EXERCISE DETAILS. If a line contains the word "RABINOWITSCH", include it in the count; state how many such lines the listing has and nothing else.

RECORDS FOR PROCESSING.
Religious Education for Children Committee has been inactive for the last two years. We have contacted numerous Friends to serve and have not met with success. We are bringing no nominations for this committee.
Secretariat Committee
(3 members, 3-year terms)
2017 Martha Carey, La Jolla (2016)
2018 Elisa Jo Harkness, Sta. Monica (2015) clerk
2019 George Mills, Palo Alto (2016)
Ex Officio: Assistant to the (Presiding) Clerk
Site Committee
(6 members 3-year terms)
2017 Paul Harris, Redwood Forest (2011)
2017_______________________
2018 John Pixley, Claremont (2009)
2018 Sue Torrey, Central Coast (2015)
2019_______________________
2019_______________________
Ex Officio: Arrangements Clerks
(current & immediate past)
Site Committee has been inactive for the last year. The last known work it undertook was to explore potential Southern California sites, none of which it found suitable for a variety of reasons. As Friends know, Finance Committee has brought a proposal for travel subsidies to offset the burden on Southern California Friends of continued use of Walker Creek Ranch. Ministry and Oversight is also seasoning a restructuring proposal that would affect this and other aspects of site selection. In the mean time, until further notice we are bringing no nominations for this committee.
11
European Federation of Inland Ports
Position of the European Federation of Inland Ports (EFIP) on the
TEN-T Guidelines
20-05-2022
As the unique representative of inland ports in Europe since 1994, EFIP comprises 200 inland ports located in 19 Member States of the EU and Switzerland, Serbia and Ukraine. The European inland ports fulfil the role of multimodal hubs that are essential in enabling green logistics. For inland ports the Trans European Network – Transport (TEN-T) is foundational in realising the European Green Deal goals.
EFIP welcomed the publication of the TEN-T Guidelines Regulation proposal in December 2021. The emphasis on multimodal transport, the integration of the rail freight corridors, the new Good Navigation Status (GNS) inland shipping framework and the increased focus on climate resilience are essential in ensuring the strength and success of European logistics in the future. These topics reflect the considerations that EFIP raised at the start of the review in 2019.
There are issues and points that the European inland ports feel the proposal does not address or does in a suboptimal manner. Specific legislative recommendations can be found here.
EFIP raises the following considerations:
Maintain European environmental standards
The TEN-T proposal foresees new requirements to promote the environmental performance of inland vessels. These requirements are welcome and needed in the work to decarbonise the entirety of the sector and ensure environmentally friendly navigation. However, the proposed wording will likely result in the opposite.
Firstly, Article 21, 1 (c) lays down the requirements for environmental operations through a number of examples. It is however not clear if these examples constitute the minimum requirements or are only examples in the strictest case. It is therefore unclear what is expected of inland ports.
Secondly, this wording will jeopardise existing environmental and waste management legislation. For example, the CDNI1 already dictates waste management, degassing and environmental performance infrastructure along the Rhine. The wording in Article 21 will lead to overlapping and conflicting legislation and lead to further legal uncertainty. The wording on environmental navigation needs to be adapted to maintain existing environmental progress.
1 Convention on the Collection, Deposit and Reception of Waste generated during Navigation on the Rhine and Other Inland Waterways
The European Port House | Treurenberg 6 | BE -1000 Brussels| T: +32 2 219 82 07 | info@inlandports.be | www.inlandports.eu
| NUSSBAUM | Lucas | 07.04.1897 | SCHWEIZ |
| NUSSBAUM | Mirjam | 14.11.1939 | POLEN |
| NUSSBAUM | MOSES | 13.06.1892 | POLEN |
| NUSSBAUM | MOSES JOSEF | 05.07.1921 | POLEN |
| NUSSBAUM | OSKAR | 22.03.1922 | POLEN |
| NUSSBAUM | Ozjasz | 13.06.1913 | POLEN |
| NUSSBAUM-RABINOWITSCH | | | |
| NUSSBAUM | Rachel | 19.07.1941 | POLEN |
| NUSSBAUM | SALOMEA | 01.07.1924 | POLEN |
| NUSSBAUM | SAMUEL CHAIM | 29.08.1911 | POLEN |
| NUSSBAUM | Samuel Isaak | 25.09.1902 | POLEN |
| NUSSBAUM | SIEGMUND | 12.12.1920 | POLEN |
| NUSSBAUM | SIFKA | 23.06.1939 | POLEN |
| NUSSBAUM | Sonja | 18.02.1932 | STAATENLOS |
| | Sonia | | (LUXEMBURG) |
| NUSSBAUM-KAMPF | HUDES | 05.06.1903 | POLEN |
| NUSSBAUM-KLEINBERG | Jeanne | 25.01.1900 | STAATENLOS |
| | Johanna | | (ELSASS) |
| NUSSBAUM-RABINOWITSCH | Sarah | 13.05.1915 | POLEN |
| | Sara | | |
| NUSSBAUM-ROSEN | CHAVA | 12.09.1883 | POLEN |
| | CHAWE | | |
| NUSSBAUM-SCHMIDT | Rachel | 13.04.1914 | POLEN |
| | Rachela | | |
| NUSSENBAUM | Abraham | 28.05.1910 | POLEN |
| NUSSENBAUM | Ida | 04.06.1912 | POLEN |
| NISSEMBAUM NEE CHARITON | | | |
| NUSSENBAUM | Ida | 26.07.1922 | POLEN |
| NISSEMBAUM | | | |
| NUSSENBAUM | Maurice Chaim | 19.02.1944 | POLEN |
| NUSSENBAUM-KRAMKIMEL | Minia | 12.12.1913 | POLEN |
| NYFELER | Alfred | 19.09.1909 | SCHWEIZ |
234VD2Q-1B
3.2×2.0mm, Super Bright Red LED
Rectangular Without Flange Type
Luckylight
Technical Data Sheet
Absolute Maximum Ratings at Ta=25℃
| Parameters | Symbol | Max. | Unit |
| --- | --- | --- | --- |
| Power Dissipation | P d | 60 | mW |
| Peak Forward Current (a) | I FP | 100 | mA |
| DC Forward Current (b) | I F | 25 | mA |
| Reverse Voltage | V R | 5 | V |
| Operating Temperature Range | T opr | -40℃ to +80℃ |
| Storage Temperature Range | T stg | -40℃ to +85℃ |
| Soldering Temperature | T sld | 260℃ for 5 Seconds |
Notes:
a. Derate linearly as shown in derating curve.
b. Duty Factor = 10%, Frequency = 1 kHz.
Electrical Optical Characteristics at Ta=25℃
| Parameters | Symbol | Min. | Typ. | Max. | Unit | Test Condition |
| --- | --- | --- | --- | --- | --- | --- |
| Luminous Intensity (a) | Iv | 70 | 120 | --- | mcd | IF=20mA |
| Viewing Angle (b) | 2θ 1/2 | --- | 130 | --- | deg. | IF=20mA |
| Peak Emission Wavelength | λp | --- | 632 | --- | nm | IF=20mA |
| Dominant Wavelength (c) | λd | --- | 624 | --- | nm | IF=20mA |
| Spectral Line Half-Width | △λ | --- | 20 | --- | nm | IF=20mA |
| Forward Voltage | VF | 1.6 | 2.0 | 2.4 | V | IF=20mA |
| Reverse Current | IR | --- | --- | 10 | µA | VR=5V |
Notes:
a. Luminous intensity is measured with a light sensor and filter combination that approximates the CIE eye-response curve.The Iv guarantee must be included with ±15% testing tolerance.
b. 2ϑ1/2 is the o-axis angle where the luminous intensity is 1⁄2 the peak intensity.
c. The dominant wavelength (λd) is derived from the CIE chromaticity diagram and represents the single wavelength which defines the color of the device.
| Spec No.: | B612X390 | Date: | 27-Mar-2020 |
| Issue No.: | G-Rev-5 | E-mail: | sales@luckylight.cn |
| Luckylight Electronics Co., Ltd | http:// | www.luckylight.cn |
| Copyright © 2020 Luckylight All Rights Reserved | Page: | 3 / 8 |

SOLUTION TO THIS PROBLEM. 2